Is there a way to model shared state using messages?


So currently I've come upon a very real problem in writing "correct" golang. I have an object (for the sake of simplicity lets think of it as a map[string]string) and I want it to hold a "shared" state between multiple gortuines.

Currently the implementation goes something like this:

//Inside shared_state.go

var sharedMap    map[string]string = make(map[string]string)
var mutex       sync.RWMutex     = sync.RWMutex{}

func Add(k string, v string) bool {
    mutex.Lock()
    if _, exists := sharedMap[k]; exists {
        mutex.Unlock()
        return false
    }
    tokenMap[k] = v
    mutex.Unlock()
    return true
}
//Other methods to access, modify... etc

Whilst this does do the job is quite an ugly implementation by go standards, which encourage modeling concurrency using message.

Are there easy ways of modeling shared state using messages that I am blatantly unaware of ? Or am I forced to use mutexes in this kind of cases ?


Solution

  • You don't "model shared state using messages", you use messages instead of shared state, which requires designing the application based on different fundamentals.

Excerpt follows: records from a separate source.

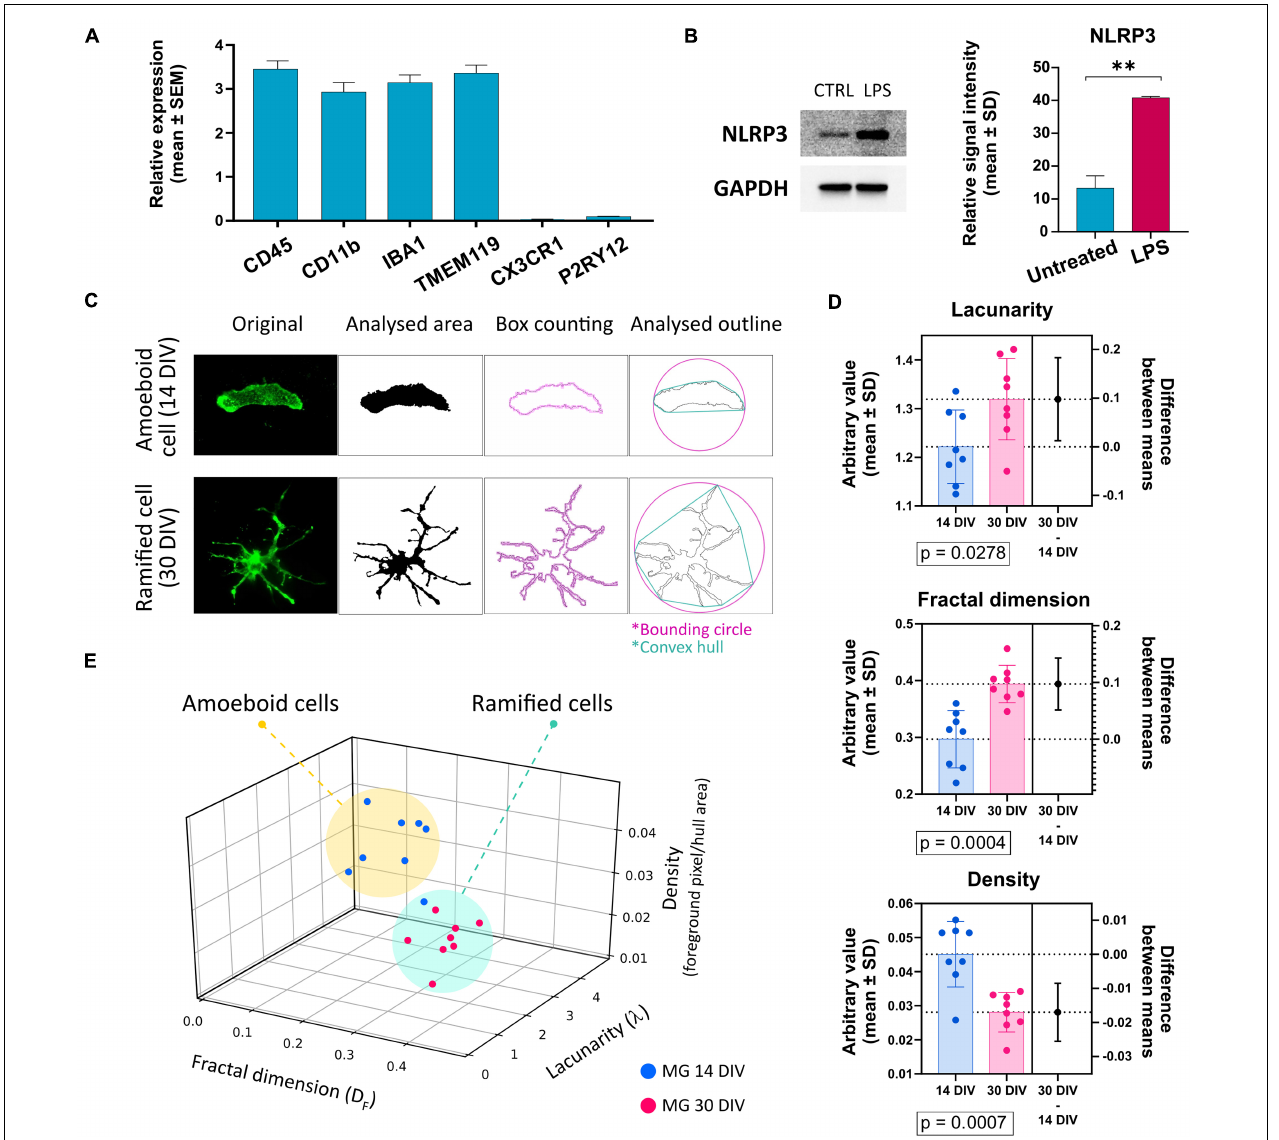
FIGURE 4 | (A) Detection of the expression of microglia-specific markers via RT-qPCR. Expression values were normalized to GAPDH and calculated as a relative expression value related to the total human cortical mRNA reference sample. Most of the evaluated markers were detected in high amounts, except for CX3CR1 and P2RY12. Error bars represent the mean ± SEM of three measurements performed as technical triplicate. (B) Verification of microglia-like cells’ capacity to become activated upon the treatment with 1 µ g/ml of LPS. Activation was estimated via the detection of NLRP3 protein’s upregulation via Western blot. Western blot analysis is representative of three independent experiments. Error bars represent the mean ± SD of three measurements. ∗∗ p < 0.01. (C) Example of the image analysis using FracLac box-counting method for microglia ramification assessment. Original immunocytochemistry pictures were subjected to uniform FIJI protocols, binary picture, and cell outline preparation. Box counting (pink squares along the cell outline), convex hull (turquoise polygon), and bounding circle (pink) were used by FracLac for subsequent calculations. (D) Comparison of the individual variables between cells from early and late co-cultures. n = 16. (E) Plotting the values on a 3D plot based on the relationship between the three variables (fractal dimension, lacunarity, density) distributes the individual data points (representing individual microglia cells) into two populations marked as amoeboid cells and ramified cells. The two groups’ distribution correlates with the time-lengths of microglia-neuron co-cultivations. Error bars represent the mean ± SD. Statistical analysis was performed with an unpaired Student’s t -test. p -values are indicated below the respective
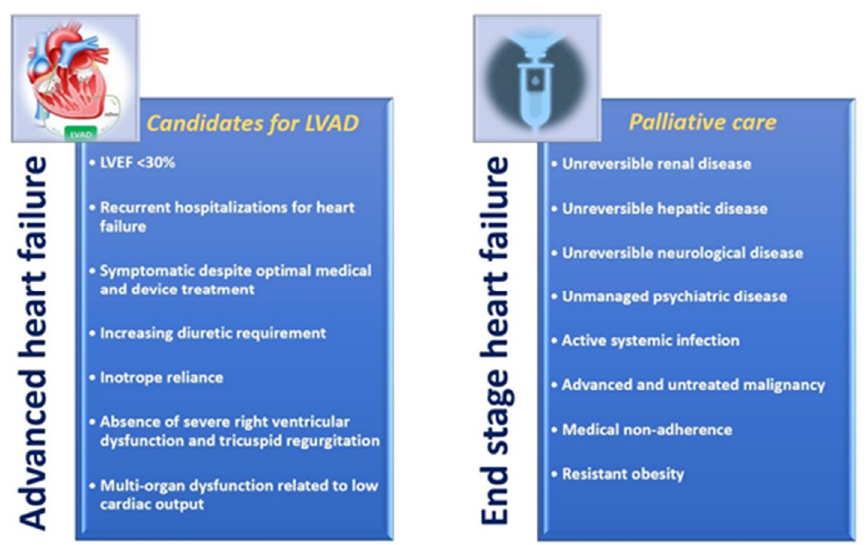
Figure 1. Schematic differences between advanced and end-stage heart failure. LVEF: left-ventricular ejection fraction.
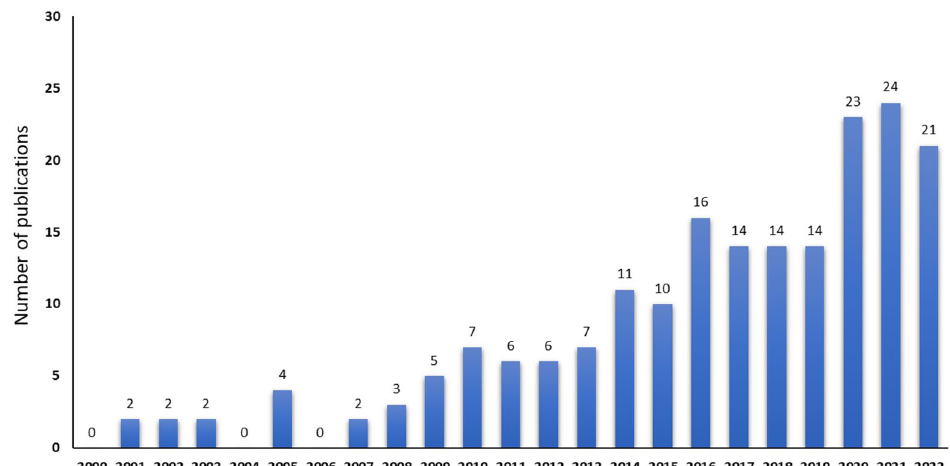
Figure 1. Schematic representation of the number of published studies from 2000 to 2022 based on isolation, identification, and cardioprotective activity of apigenin, quercetin, and silymarin/silibinin.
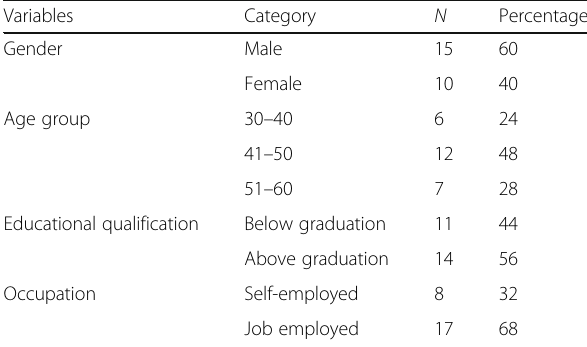
Table 1 Background details of the subjects showing variables, number of subjects who belongs to a particular category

It is generally not a matter of rewriting a mutex as a channel, but a completely different implementation approach, and that approach won't be applicable to all scenarios where you need to synchronize operations. If a shared map is the best approach for your situation, then a mutex is the correct way to synchronize access to it.

    As an example from my own experience, I've developed applications that allow for changing their configuration at runtime. Rather than having a shared Config object and synchronizing access to it, I give each main goroutine a channel on which it can receive configuration updates. When the config changes, the update is sent to all the listeners. When a listener gets a config change, it can complete its current operation, then deal with the config change in whatever way is appropriate to that routine - it may just update its local copy of the config, it may close connections to external resources and open new ones, etc. Instead of sharing data, I'm sending and receiving events, which is a fundamentally different design.